The Allen Institute for Artificial Intelligence in Seattle is making an ambitious bid to give AI common sense, a major factor in taking the technology beyond its current limitations.
Now the institute has hired a new leader for the project: University of Washington Professor Yejin Choi. Choi will take the helm of Project Alexandria, the “common sense AI” initiative backed by $125 million from Paul Allen, the Microsoft co-founder and founder of the institute.
“Common sense is what makes the fundamental difference between human intelligence and machine intelligence today,” Choi told Geekwire. “Our research will help [enable] AI technologies that are significantly more intelligent and robust than what are practically possible today.”
Choi is a longtime AI researcher with an expertise in natural language processing, particularly the contextual and non-literal understanding of language that is so important to developing “common sense” for an artificial intelligence system. She will also maintain her position as an associate professor at the University of Washington Paul G. Allen School of Computer Science.
Her addition comes amid a fierce talent war over top AI researchers and engineers.

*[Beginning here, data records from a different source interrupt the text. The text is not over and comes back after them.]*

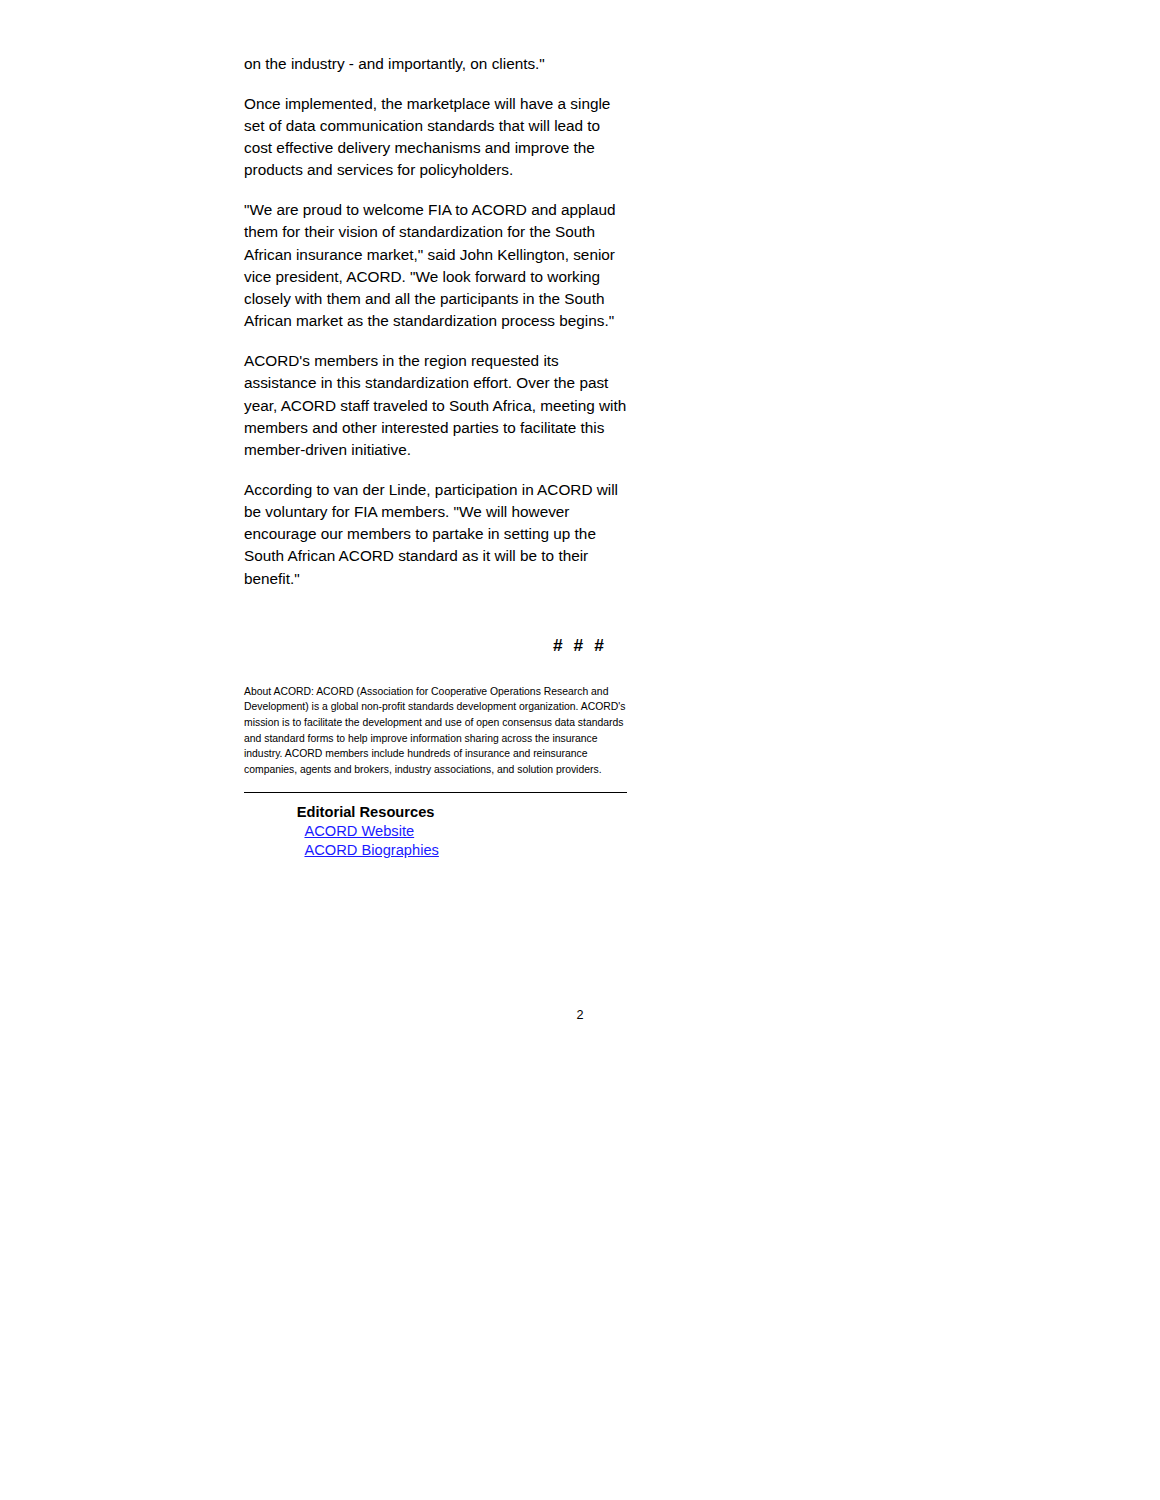on the industry - and importantly, on clients."
Once implemented, the marketplace will have a single set of data communication standards that will lead to cost effective delivery mechanisms and improve the products and services for policyholders.
"We are proud to welcome FIA to ACORD and applaud them for their vision of standardization for the South African insurance market," said John Kellington, senior vice president, ACORD. "We look forward to working closely with them and all the participants in the South African market as the standardization process begins."
ACORD's members in the region requested its assistance in this standardization effort. Over the past year, ACORD staff traveled to South Africa, meeting with members and other interested parties to facilitate this member-driven initiative.
According to van der Linde, participation in ACORD will be voluntary for FIA members. "We will however encourage our members to partake in setting up the South African ACORD standard as it will be to their benefit."
# # #
About ACORD: ACORD (Association for Cooperative Operations Research and Development) is a global non-profit standards development organization. ACORD's mission is to facilitate the development and use of open consensus data standards and standard forms to help improve information sharing across the insurance industry. ACORD members include hundreds of insurance and reinsurance companies, agents and brokers, industry associations, and solution providers.
Editorial Resources
ACORD Website
ACORD Biographies
2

Just in the past few months, Facebook poached a top AI2 researcher for its growing Seattle office. AI2, in turn, hired a key AI leader from Amazon’s Alexa division.
Choi’s addition gives Project Alexandria a shot in the arm as it gets off the ground. Her vision for the project is to bring about a fundamental shift in how artificial intelligence and machine learning systems work — not just in how each system functions but also how they relate to and teach each other.
“The existing machine learning paradigm tends to focus on learning models that are specialists on some narrowly defined tasks such as speech recognition or machine translation,” Choi said. “While we have seen dramatic advancements with deep learning models for some of these tasks, they do not yet have the capabilities to abstract away generalizable knowledge (about the world) that can be re-used for other tasks. Project Alexandria aims to create universal representations of commonsense that can be shared and used by other AI systems.”
The revolution Choi describes will be no easy task — but she’s come prepared with a game plan on how to get there.
“Over the next few years, Project Alexandria will introduce standard measurements for the common sense abilities of an AI system, develop novel crowdsourcing methods to acquire common sense knowledge from people at an unprecedented scale, and develop applications that utilize common sense to boost performance for a broad range of practical AI challenges, from machine reading and translation to robotics and vision,” Choi said.